== PASSO DEL DOCUMENTO ==
Non parlo, inoltre, del grave problema del lavoro nero di molti giovani lavoratori diretti soprattutto verso Germania.

Non parlo, infine, di giovani in pellegrinaggio verso le “isole della felicità” a Londra o Amsterdam.

(Dopo questa mia introduzione generale, i rappresentati dei singoli Paesi si soffermeranno sulle realtà giovanili specifiche locali).

I giovani in Europa e in Nord Africa quale significato danno all’italianità?

La domanda vera che tutti devono porsi è che cosa si intende fare con le giovani generazioni che si interrogano se il loro nome e la matrice italiana di cui sono portatori debbano giocare un ruolo nelle scelte di vita che operano là dove sono nati, hanno studiato o dove esercitano una professione.

Solo una proposta culturale ricca, aperta e continua può fare in modo che il legame con l’Italia, conservato dalle prime generazioni, non s’indebolisca con il passare del tempo, rischiando di spezzarsi. Si tratta di un’operazione che nasce dalla consapevolezza del profondo mutamento che ha subito il concetto stesso di “identità culturale” che, da archetipo statico ancorato ad elementi di tradizione condivisa, è diventato, progressivamente e in modo sempre più accentuato, un’idea complessa e articolata, una frontiera mobile, capace di comprendere le molteplici declinazioni di italianità che si sono realizzate in tempi, strati sociali, forme culturali e situazioni ambientali estremamente diversificate.

== LAVORO RICHIESTO ==
a) Elenca tutti i nomi geografici di paesi, città o aree che compaiono nel brano sui giovani e l'italianità.
b) Trascrivi dal brano sui giovani e l'italianità il passo che inizia con "Non parlo, inoltre, del" e termina con "significato danno all’italianità?".
c) Secondo il brano sui giovani e l'italianità, che cosa può evitare che il legame con l'Italia si indebolisca con il passare del tempo?

== DATI FORNITI ==

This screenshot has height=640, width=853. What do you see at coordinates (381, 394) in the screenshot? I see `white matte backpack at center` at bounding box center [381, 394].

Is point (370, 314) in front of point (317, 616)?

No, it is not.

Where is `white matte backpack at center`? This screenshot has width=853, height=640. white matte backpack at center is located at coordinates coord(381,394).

==

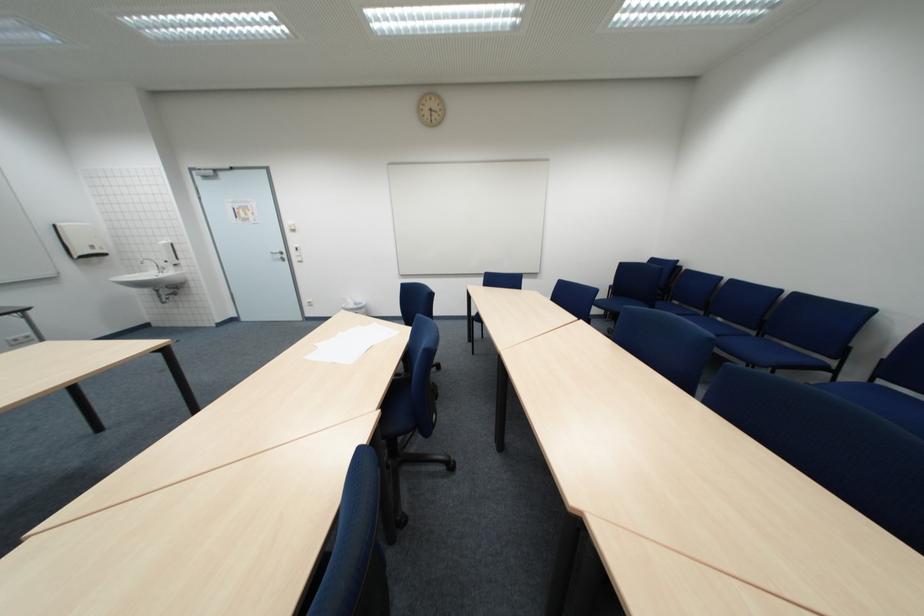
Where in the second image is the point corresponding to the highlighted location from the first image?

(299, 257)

== RISULTATI IN ORDINE ==
a) Germania, Londra, Amsterdam, Europa, Nord Africa, Italia

b)
Non parlo, inoltre, del grave problema del lavoro nero di molti giovani lavoratori diretti soprattutto verso Germania.

Non parlo, infine, di giovani in pellegrinaggio verso le “isole della felicità” a Londra o Amsterdam.

(Dopo questa mia introduzione generale, i rappresentati dei singoli Paesi si soffermeranno sulle realtà giovanili specifiche locali).

I giovani in Europa e in Nord Africa quale significato danno all’italianità?

c) Solo una proposta culturale ricca, aperta e continua.